Likewise as above there is an extremely positive correlation between the amount of money countries spend on making their self's more productive in day to day activity and life expectancy. As was the case earlier the same countries that excelled in schooling also excel in using income composition of resources usefully. Now reviewing the data further I found there to be a negative correlation between adult mortality rate and life expectancy.

As known the adult mortality rate is the likelihood someone dies between the ages 15 and 60 so trying to use this as a variable you would think would negatively affect the prediction but its actually useful for us as even negative correlations give us insight.

Predictive Machine Learning Model’s

After my initial exploration of the data I took it upon myself to start trying to create a model to predict life expectancy. Knowing this was a regression problem I started out by creating a baseline which only stood at .014% so hopefully I could drastically improve this. I started with a basic ridge regression model and fit it to my training data. In order to measure the improvements made I took the mean square error and r(squared) scores for our models. I chose the mean square error as it gives me the average squared difference between our estimated value and our actual value giving us insight of how big of a discrepancy there is. Along with that metric I used the r(squared) score, which shows how close my data is to the fitted regression line or to put in simpler terms the variance in the dependent variable predicted from my independent variables. After my initial ridge model I was pleased to see the the mean squared error at 40.43 and my r(squared) score coming in at 62.40%. I knew I could achieve better than this. I started exploring my data again and looking at it in new ways. I created a partial dependence plot to take a better look at what’s driving my data. I again looked at my two highest correlated points being schooling and income composition of resources.

# Recorded data:
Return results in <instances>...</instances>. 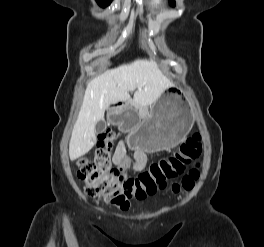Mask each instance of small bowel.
<instances>
[{
  "label": "small bowel",
  "mask_w": 264,
  "mask_h": 247,
  "mask_svg": "<svg viewBox=\"0 0 264 247\" xmlns=\"http://www.w3.org/2000/svg\"><path fill=\"white\" fill-rule=\"evenodd\" d=\"M134 159H135V162L133 165L134 170L136 171L142 170L147 161L146 154L143 151H136L134 154ZM113 162L114 164L121 166V167L129 166L130 161L127 157L126 144L124 141H121L118 144L116 151L114 153V156H113Z\"/></svg>",
  "instance_id": "c3829d8e"
}]
</instances>
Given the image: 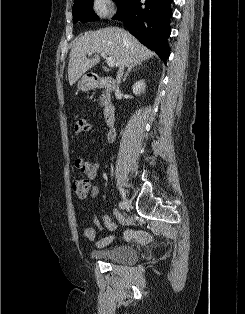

# Problems:
**1)** Can you rewrite the paragraph of the life expectancy text that begins "After my initial exploration of the data" as a shorter bulleted list that keeps its main facts?
**2)** Would you reproduce word for word the part of the life expectancy text from "As known the" to "give us insight."?

# Answers provided:
**1)**
- Began building a model to predict life expectancy, treating it as a regression problem and first setting a baseline.
- Fit a basic ridge regression model to the training data.
- Measured results with two scores:
  - mean squared error, the average squared difference between estimated and actual values
  - r-squared, how close the data is to the fitted regression line, i.e., the variance in the dependent variable predicted from the independent variables
- The initial ridge model had a mean squared error of 40.43 and an r-squared score of 62.40%.
- Aiming to do better, re-explored the data and made a partial dependence plot to see what drives it.
- Looked again at the two most highly correlated points: schooling and income composition of resources.

**2)**
As known the adult mortality rate is the likelihood someone dies between the ages 15 and 60 so trying to use this as a variable you would think would negatively affect the prediction but its actually useful for us as even negative correlations give us insight.